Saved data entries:
---

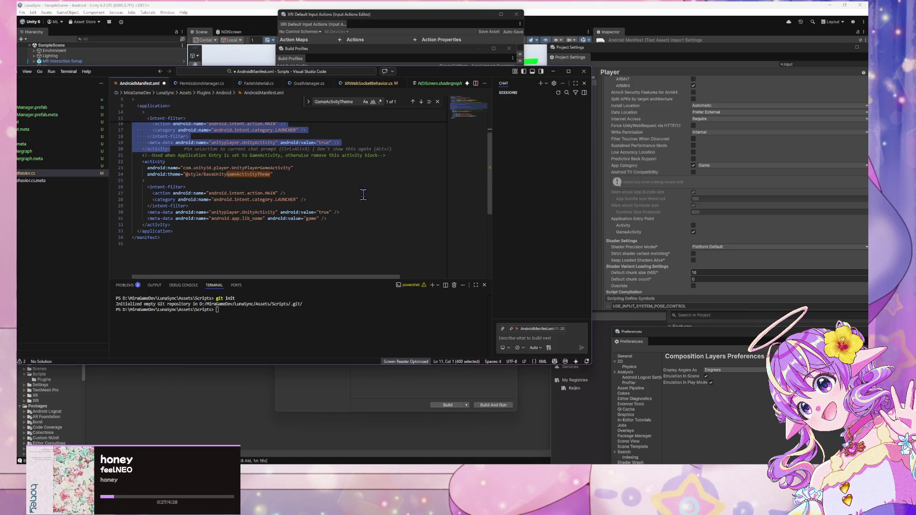
pyautogui.scroll(5, 363, 194)
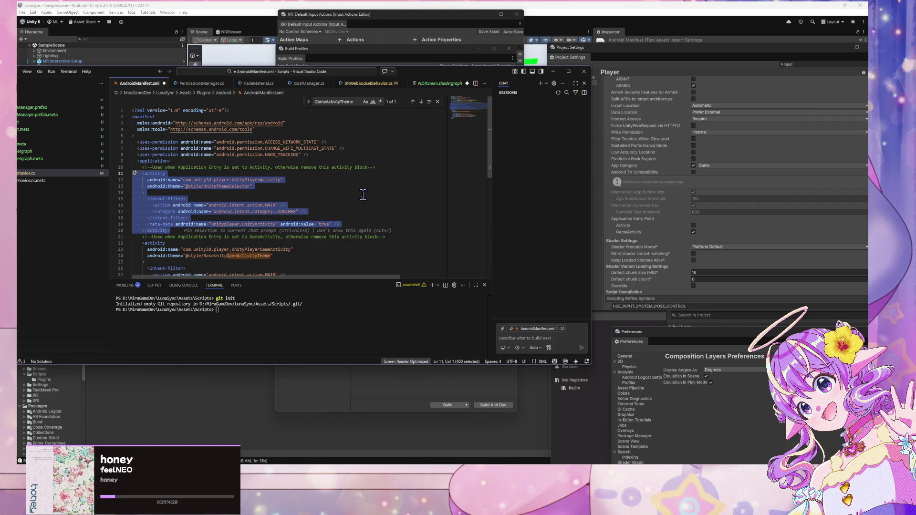
pyautogui.press('ctrl+slash')
pyautogui.press('ctrl+s')
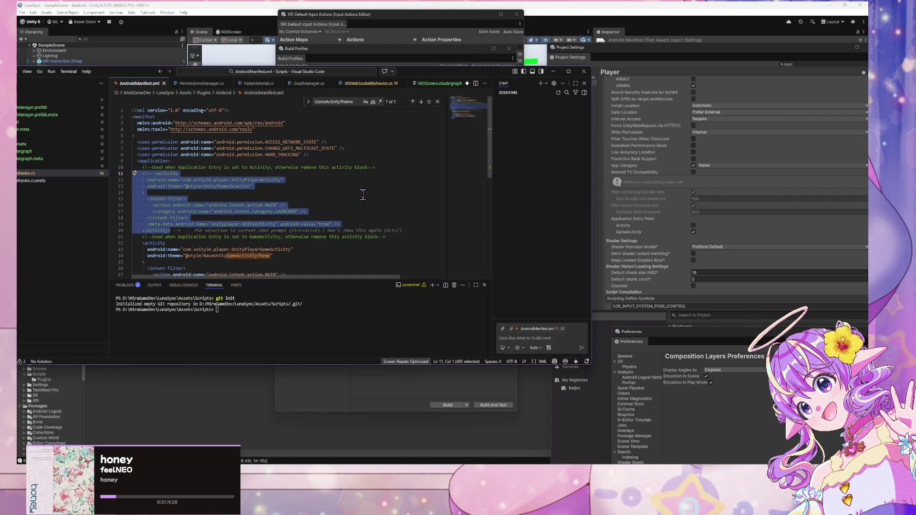
# Back in Unity, start Patch And Run for the Android build from Build Profiles
pyautogui.click(678, 67)
pyautogui.moveTo(664, 48); pyautogui.dragTo(409, 47)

---

## PROBLEM TO WORK ON
Above are the records; give them all again exactly, apart from the pictures.

## TASK ANSWER
pyautogui.scroll(5, 363, 194)
pyautogui.press('ctrl+slash')
pyautogui.press('ctrl+s')
# Back in Unity, start Patch And Run for the Android build from Build Profiles
pyautogui.click(678, 67)
pyautogui.moveTo(664, 48); pyautogui.dragTo(409, 47)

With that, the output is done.